The first time I made this it went as planned. The second time my Shea was crumbly so I melted it but it didn't solidify fully in the fridge before I started combining it with the other oils and so it didn't work and it was less fluffy (more of a butter consistency and still amazing, I'd add). Third time I accidentally turned it into a soup during the step where you add in the cocoa and liquid oil (oil was probably too hot), so I put it in the fridge overnight and it was perfect after whipping the next day.
Thank you for sharing this wonderful recipe!

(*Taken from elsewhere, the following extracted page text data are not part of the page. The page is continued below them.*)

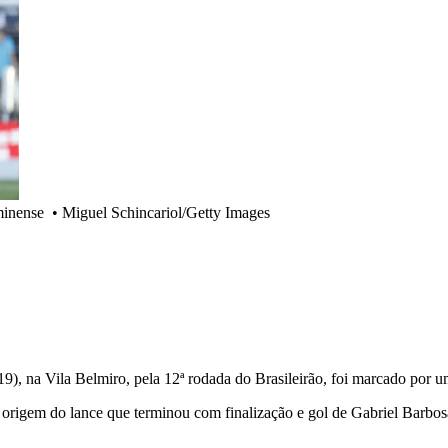
minense
•
Miguel Schincariol/Getty Images
19), na Vila Belmiro, pela 12ª rodada do Brasileirão, foi marcado por 
origem do lance que terminou com finalização e gol de Gabriel Barbos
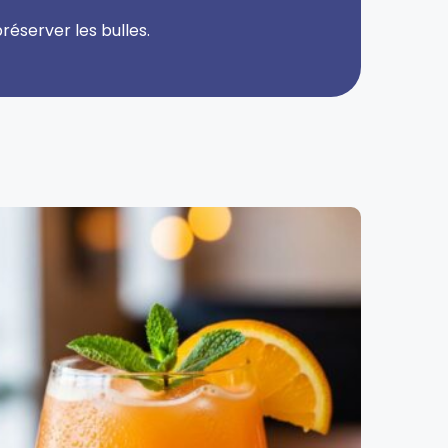
réserver les bulles.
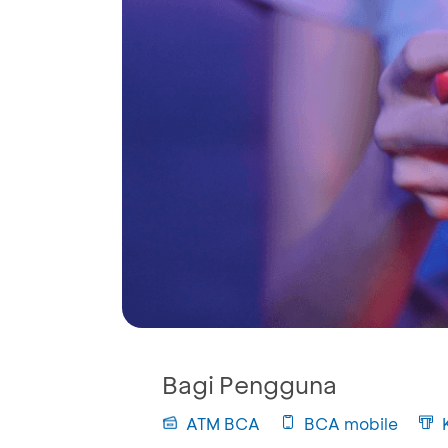
Bagi Pengguna
ATM BCA
BCA mobile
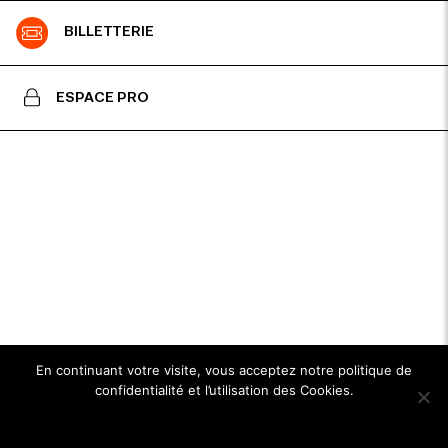
BILLETTERIE
ESPACE PRO
En continuant votre visite, vous acceptez notre politique de
confidentialité et l’utilisation des Cookies.
Ok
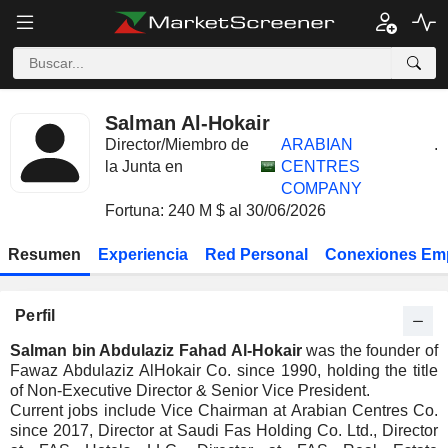
Salman Al-Hokair
Director/Miembro de
ARABIAN
.
la Junta en
CENTRES
COMPANY
Fortuna: 240 M $ al 30/06/2026
Resumen
Experiencia
Red Personal
Conexiones Em
Perfil
Salman bin Abdulaziz Fahad Al-Hokair
was the founder of
Fawaz Abdulaziz AlHokair Co. since 1990, holding the title
of Non-Executive Director & Senior Vice President.
Current jobs include Vice Chairman at Arabian Centres Co.
since 2017, Director at Saudi Fas Holding Co. Ltd., Director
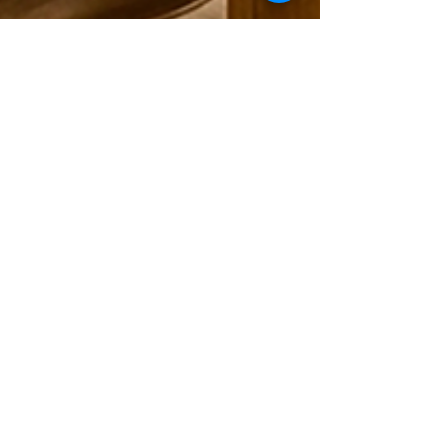
Arno Schülke
26. März
3 Min. Lesezeit
Kubus Kerze aus
Bienenwachs: Stilvoll und
nachhaltig
Kerzen sind mehr als nur Lichtquellen. Sie schaffen
Atmosphäre, bringen Wärme ins Zuhause und
können sogar ein Statement für Nachhaltigkeit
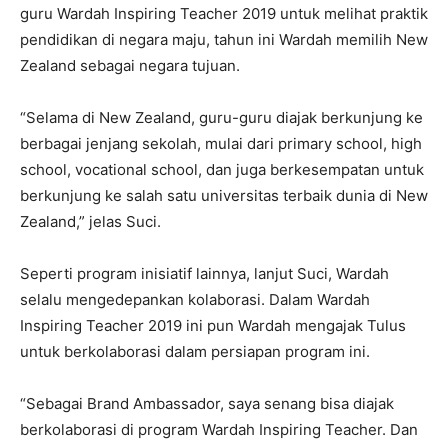
guru Wardah Inspiring Teacher 2019 untuk melihat praktik
pendidikan di negara maju, tahun ini Wardah memilih New
Zealand sebagai negara tujuan.
“Selama di New Zealand, guru-guru diajak berkunjung ke
berbagai jenjang sekolah, mulai dari primary school, high
school, vocational school, dan juga berkesempatan untuk
berkunjung ke salah satu universitas terbaik dunia di New
Zealand,” jelas Suci.
Seperti program inisiatif lainnya, lanjut Suci, Wardah
selalu mengedepankan kolaborasi. Dalam Wardah
Inspiring Teacher 2019 ini pun Wardah mengajak Tulus
untuk berkolaborasi dalam persiapan program ini.
“Sebagai Brand Ambassador, saya senang bisa diajak
berkolaborasi di program Wardah Inspiring Teacher. Dan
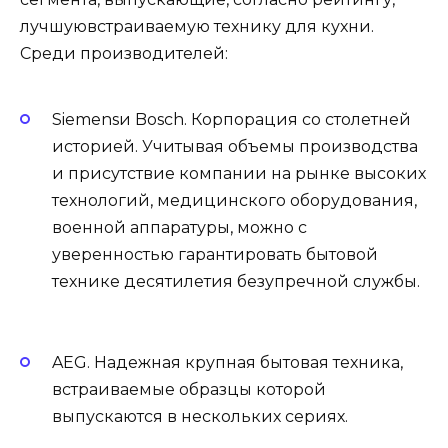
лучшуювстраиваемую технику для кухни.
Среди производителей:
Siemensи Bosch. Корпорация со столетней
историей. Учитывая объемы производства
и присутствие компании на рынке высоких
технологий, медицинского оборудования,
военной аппаратуры, можно с
уверенностью гарантировать бытовой
технике десятилетия безупречной службы.
AEG. Надежная крупная бытовая техника,
встраиваемые образцы которой
выпускаются в нескольких сериях.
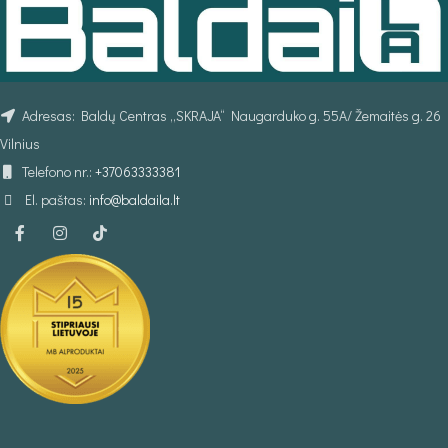
Adresas: Baldų Centras „SKRAJA“ Naugarduko g. 55A/ Žemaitės g. 26
Vilnius
Telefono nr.:
+37063333381
El. paštas:
info@baldaila.lt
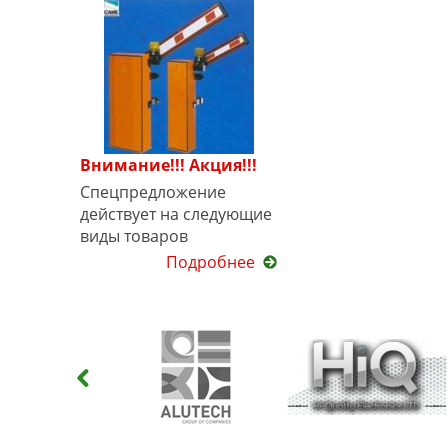
Внимание!!! Акция!!!
Спецпредложение
действует на следующие
виды товаров
Подробнее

I'm glad you made it work! Enjoy!
If I want to substitute the essential oil for fragrance oil, how many ounces of fragrance oil do I need to add?
It depends on the manufacturer. There should be guidelines on the bottle or website. Look for a "leave on product" suggested amount.
HELP I accidentally melted 100 g of cocoa butter (instead of 28 g) with 75 g of sweet almond oil in the microwave! So stupid. I have enough cocoa butter to make a new batch, but not enough sweet almond oil. Do you think grapeseed oil would work too? And do you think I could put a few drops of vitamin C (15%) in the body butter as well? I also don't want the mixture of cocoa butter and sweet almond oil to go to waste. It's solid now but it's really hard, so I don't think it could be used as a moisturizer by itself unless I want to use a knife and melt it in the microwave every time. Do you have any suggestions as to what I could do with it?
Hi Ness, yes absolutely grapeseed oil is great. For your cocoa butter and almond oil, I would melt the whole thing again and add maybe 75 g of grapeseed oil. Then put it in the fridge until it starts to turn almost solid. Whip it up with a hand mixer and let sit at room temperature. Let me know how that works. It should be spreadable and softer at this point.
Can I use raw cocoa butter to make whipped body butter
yes you can, but it will have a slight odor.